Daigle (2012) suggests, further, that distinguishing features of statements and routine reports must be made in the current law enforcement paradigm. Administrative and internal affairs professionals must be able to appropriately understand how and when to use the statements given to them by personnel. When an officer issues a statement under Garrity protection, that statement cannot be compelled by or used by prosecutors in any way, regardless of how prosecutors come by this statement.

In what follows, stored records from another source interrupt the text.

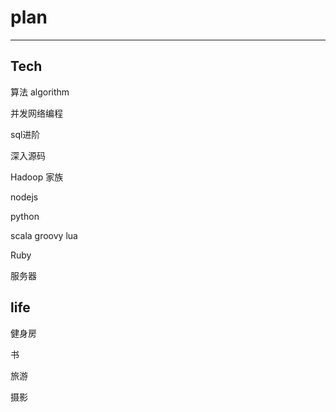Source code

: # plan

---

## Tech

算法 algorithm

并发网络编程

sql进阶

深入源码

Hadoop 家族

nodejs

python

scala groovy lua 

Ruby

服务器


## life

健身房

书

旅游

摄影


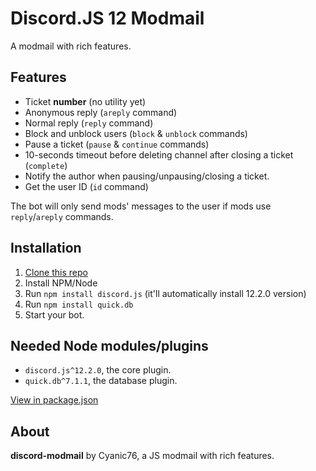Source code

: # Discord.JS 12 Modmail
A modmail with rich features.

## Features
- Ticket __number__ (no utility yet)
- Anonymous reply (`areply` command)
- Normal reply (`reply` command)
- Block and unblock users (`block` & `unblock` commands)
- Pause a ticket (`pause` & `continue` commands)
- 10-seconds timeout before deleting channel after closing a ticket (`complete`)
- Notify the author when pausing/unpausing/closing a ticket.
- Get the user ID (`id` command)

The bot will only send mods' messages to the user if mods use `reply`/`areply` commands.

## Installation
1. [Clone this repo](https://github.com/Cyanic76/discord-modmail/archive/master.zip)
2. Install NPM/Node
3. Run `npm install discord.js` (it'll automatically install 12.2.0 version)
4. Run `npm install quick.db`
5. Start your bot.

## Needed Node modules/plugins
- `discord.js^12.2.0`, the core plugin.
- `quick.db^7.1.1`, the database plugin.

[View in package.json](https://github.com/Cyanic76/discord-modmail/blob/master/package.json#L9)

## About

**discord-modmail** by Cyanic76, a JS modmail with rich features.
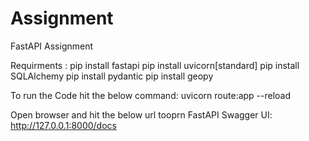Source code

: # Assignment
FastAPI Assignment

Requirments :
pip install fastapi
pip install uvicorn[standard]
pip install SQLAlchemy
pip install pydantic
pip install geopy

To run the Code hit the below command:
uvicorn route:app --reload   

Open browser and hit the below url tooprn FastAPI Swagger UI:
http://127.0.0.1:8000/docs
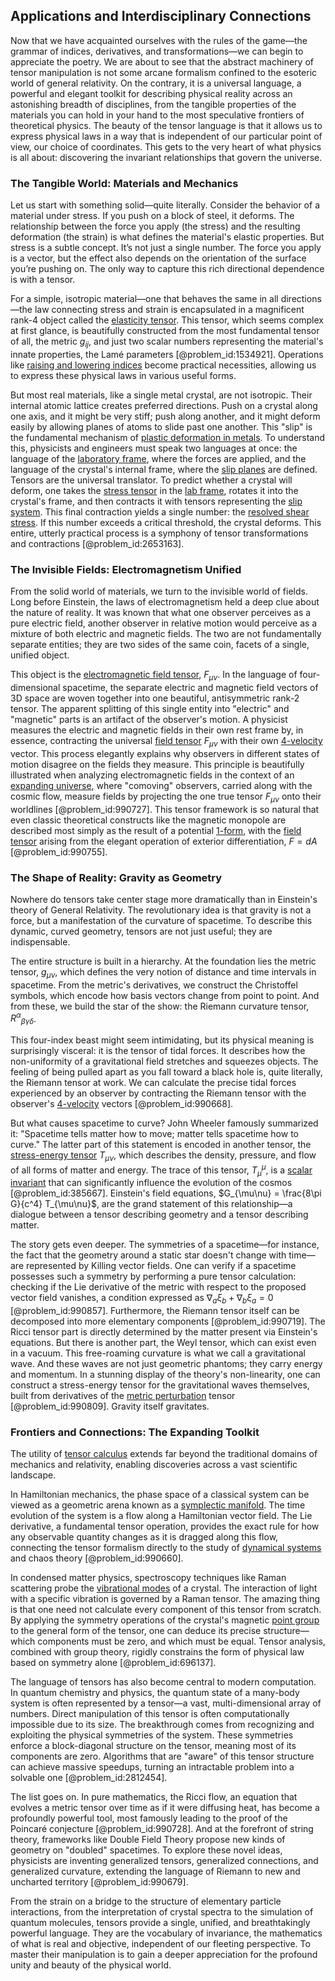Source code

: ## Applications and Interdisciplinary Connections

Now that we have acquainted ourselves with the rules of the game—the grammar of indices, derivatives, and transformations—we can begin to appreciate the poetry. We are about to see that the abstract machinery of tensor manipulation is not some arcane formalism confined to the esoteric world of general relativity. On the contrary, it is a universal language, a powerful and elegant toolkit for describing physical reality across an astonishing breadth of disciplines, from the tangible properties of the materials you can hold in your hand to the most speculative frontiers of theoretical physics. The beauty of the tensor language is that it allows us to express physical laws in a way that is independent of our particular point of view, our choice of coordinates. This gets to the very heart of what physics is all about: discovering the invariant relationships that govern the universe.

### The Tangible World: Materials and Mechanics

Let us start with something solid—quite literally. Consider the behavior of a material under stress. If you push on a block of steel, it deforms. The relationship between the force you apply (the stress) and the resulting deformation (the strain) is what defines the material's elastic properties. But stress is a subtle concept. It’s not just a single number. The force you apply is a vector, but the effect also depends on the orientation of the surface you’re pushing on. The only way to capture this rich directional dependence is with a tensor.

For a simple, isotropic material—one that behaves the same in all directions—the law connecting stress and strain is encapsulated in a magnificent rank-4 object called the [elasticity tensor](@article_id:170234). This tensor, which seems complex at first glance, is beautifully constructed from the most fundamental tensor of all, the metric $g_{ij}$, and just two scalar numbers representing the material's innate properties, the Lamé parameters [@problem_id:1534921]. Operations like [raising and lowering indices](@article_id:160798) become practical necessities, allowing us to express these physical laws in various useful forms.

But most real materials, like a single metal crystal, are not isotropic. Their internal atomic lattice creates preferred directions. Push on a crystal along one axis, and it might be very stiff; push along another, and it might deform easily by allowing planes of atoms to slide past one another. This "slip" is the fundamental mechanism of [plastic deformation in metals](@article_id:180066). To understand this, physicists and engineers must speak two languages at once: the language of the [laboratory frame](@article_id:166497), where the forces are applied, and the language of the crystal's internal frame, where the [slip planes](@article_id:158215) are defined. Tensors are the universal translator. To predict whether a crystal will deform, one takes the [stress tensor](@article_id:148479) in the [lab frame](@article_id:180692), rotates it into the crystal's frame, and then contracts it with tensors representing the [slip system](@article_id:154770). This final contraction yields a single number: the [resolved shear stress](@article_id:200528). If this number exceeds a critical threshold, the crystal deforms. This entire, utterly practical process is a symphony of tensor transformations and contractions [@problem_id:2653163].

### The Invisible Fields: Electromagnetism Unified

From the solid world of materials, we turn to the invisible world of fields. Long before Einstein, the laws of electromagnetism held a deep clue about the nature of reality. It was known that what one observer perceives as a pure electric field, another observer in relative motion would perceive as a mixture of both electric and magnetic fields. The two are not fundamentally separate entities; they are two sides of the same coin, facets of a single, unified object.

This object is the [electromagnetic field tensor](@article_id:160639), $F_{\mu\nu}$. In the language of four-dimensional spacetime, the separate electric and magnetic field vectors of 3D space are woven together into one beautiful, antisymmetric rank-2 tensor. The apparent splitting of this single entity into "electric" and "magnetic" parts is an artifact of the observer's motion. A physicist measures the electric and magnetic fields in their own rest frame by, in essence, contracting the universal [field tensor](@article_id:185992) $F_{\mu\nu}$ with their own [4-velocity](@article_id:260601) vector. This process elegantly explains why observers in different states of motion disagree on the fields they measure. This principle is beautifully illustrated when analyzing electromagnetic fields in the context of an [expanding universe](@article_id:160948), where "comoving" observers, carried along with the cosmic flow, measure fields by projecting the one true tensor $F_{\mu\nu}$ onto their worldlines [@problem_id:990727]. This tensor framework is so natural that even classic theoretical constructs like the magnetic monopole are described most simply as the result of a potential [1-form](@article_id:275357), with the [field tensor](@article_id:185992) arising from the elegant operation of exterior differentiation, $F=dA$ [@problem_id:990755].

### The Shape of Reality: Gravity as Geometry

Nowhere do tensors take center stage more dramatically than in Einstein's theory of General Relativity. The revolutionary idea is that gravity is not a force, but a manifestation of the curvature of spacetime. To describe this dynamic, curved geometry, tensors are not just useful; they are indispensable.

The entire structure is built in a hierarchy. At the foundation lies the metric tensor, $g_{\mu\nu}$, which defines the very notion of distance and time intervals in spacetime. From the metric's derivatives, we construct the Christoffel symbols, which encode how basis vectors change from point to point. And from these, we build the star of the show: the Riemann curvature tensor, $R^\alpha{}_{\beta\gamma\delta}$.

This four-index beast might seem intimidating, but its physical meaning is surprisingly visceral: it is the tensor of tidal forces. It describes how the non-uniformity of a gravitational field stretches and squeezes objects. The feeling of being pulled apart as you fall toward a black hole is, quite literally, the Riemann tensor at work. We can calculate the precise tidal forces experienced by an observer by contracting the Riemann tensor with the observer's [4-velocity](@article_id:260601) vectors [@problem_id:990668].

But what causes spacetime to curve? John Wheeler famously summarized it: "Spacetime tells matter how to move; matter tells spacetime how to curve." The latter part of this statement is encoded in another tensor, the [stress-energy tensor](@article_id:146050) $T_{\mu\nu}$, which describes the density, pressure, and flow of all forms of matter and energy. The trace of this tensor, $T^\mu_{\mu}$, is a [scalar invariant](@article_id:159112) that can significantly influence the evolution of the cosmos [@problem_id:385667]. Einstein's field equations, $G_{\mu\nu} = \frac{8\pi G}{c^4} T_{\mu\nu}$, are the grand statement of this relationship—a dialogue between a tensor describing geometry and a tensor describing matter.

The story gets even deeper. The symmetries of a spacetime—for instance, the fact that the geometry around a static star doesn't change with time—are represented by Killing vector fields. One can verify if a spacetime possesses such a symmetry by performing a pure tensor calculation: checking if the Lie derivative of the metric with respect to the proposed vector field vanishes, a condition expressed as $\nabla_a \xi_b + \nabla_b \xi_a = 0$ [@problem_id:990857]. Furthermore, the Riemann tensor itself can be decomposed into more elementary components [@problem_id:990719]. The Ricci tensor part is directly determined by the matter present via Einstein's equations. But there is another part, the Weyl tensor, which can exist even in a vacuum. This free-roaming curvature is what we call a gravitational wave. And these waves are not just geometric phantoms; they carry energy and momentum. In a stunning display of the theory's non-linearity, one can construct a stress-energy tensor for the gravitational waves themselves, built from derivatives of the [metric perturbation](@article_id:157404) tensor [@problem_id:990809]. Gravity itself gravitates.

### Frontiers and Connections: The Expanding Toolkit

The utility of [tensor calculus](@article_id:160929) extends far beyond the traditional domains of mechanics and relativity, enabling discoveries across a vast scientific landscape.

In Hamiltonian mechanics, the phase space of a classical system can be viewed as a geometric arena known as a [symplectic manifold](@article_id:637276). The time evolution of the system is a flow along a Hamiltonian vector field. The Lie derivative, a fundamental tensor operation, provides the exact rule for how any observable quantity changes as it is dragged along this flow, connecting the tensor formalism directly to the study of [dynamical systems](@article_id:146147) and chaos theory [@problem_id:990660].

In condensed matter physics, spectroscopy techniques like Raman scattering probe the [vibrational modes](@article_id:137394) of a crystal. The interaction of light with a specific vibration is governed by a Raman tensor. The amazing thing is that one need not calculate every component of this tensor from scratch. By applying the symmetry operations of the crystal's magnetic [point group](@article_id:144508) to the general form of the tensor, one can deduce its precise structure—which components must be zero, and which must be equal. Tensor analysis, combined with group theory, rigidly constrains the form of physical law based on symmetry alone [@problem_id:696137].

The language of tensors has also become central to modern computation. In quantum chemistry and physics, the quantum state of a many-body system is often represented by a tensor—a vast, multi-dimensional array of numbers. Direct manipulation of this tensor is often computationally impossible due to its size. The breakthrough comes from recognizing and exploiting the physical symmetries of the system. These symmetries enforce a block-diagonal structure on the tensor, meaning most of its components are zero. Algorithms that are "aware" of this tensor structure can achieve massive speedups, turning an intractable problem into a solvable one [@problem_id:2812454].

The list goes on. In pure mathematics, the Ricci flow, an equation that evolves a metric tensor over time as if it were diffusing heat, has become a profoundly powerful tool, most famously leading to the proof of the Poincaré conjecture [@problem_id:990728]. And at the forefront of string theory, frameworks like Double Field Theory propose new kinds of geometry on "doubled" spacetimes. To explore these novel ideas, physicists are inventing generalized tensors, generalized connections, and generalized curvature, extending the language of Riemann to new and uncharted territory [@problem_id:990679].

From the strain on a bridge to the structure of elementary particle interactions, from the interpretation of crystal spectra to the simulation of quantum molecules, tensors provide a single, unified, and breathtakingly powerful language. They are the vocabulary of invariance, the mathematics of what is real and objective, independent of our fleeting perspective. To master their manipulation is to gain a deeper appreciation for the profound unity and beauty of the physical world.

The decision overall states that many law enforcement individuals and administrative personnel misunderstand the decision that has been set forth in Garrity. The decision is meant to protect both officers and the law enforcement system as a whole, and it should be read with this kind of protective intent in mind. Too strict or too lose a reading of this particular ruling can lead to inefficiency and imbalance in the system.
Alternative Solution
The alternative reading to Garrity is, of course, being used in many different law enforcement agencies in the United States, according to Daigle (2012). The current use is such that it allows the Garrity principle to be involved when dealing with collective bargaining issues (Daigle, 2012). Garrity could be adapted to cover many more privileges, effectively hobbling law enforcement agencies and hampering the ability of internal affairs to conduct the appropriate investigations in many different agencies around the country (Daigle, 2012). Daigle (2012) suggests that a Garrity warning is indeed enough to compel a statement even if there is a pending criminal investigation; the author suggests that these answers should never be used in court, and that in criminal prosecution these answers should be entirely unusable (Daigle, 2012).
Conclusion
Overall Daigle (2012) suggests that the rampant misuse and misunderstanding of the Garrity warning is something that has a profound effect on the administrative and managerial part of law enforcement. Law enforcement has to have a way to elicit responses from employees to determine employees’ willingness and ability to do their jobs; this should be entirely separate from the criminal prosecution that can occur as a result of criminal misconduct (Daigle, 2012). The current application, according to Daigle (2012), effectively cripples the ability of the overseers in the law enforcement industry to perform managerial tasks. Because the Garrity principle has been so frequently misused and misappropriated, it has become something of a difficulty for departments now, and many departments cannot draw a distinction between a statement and the kind of reports that are both routine and necessary. These are the kinds of distinctions that must begin to be drawn (Daigle, 2012).
References
Daigle. E. P. (2012). Garrity Warnings: To Give or Not to Give, That Is the Question. The Police Chief. 79:12, 12-13.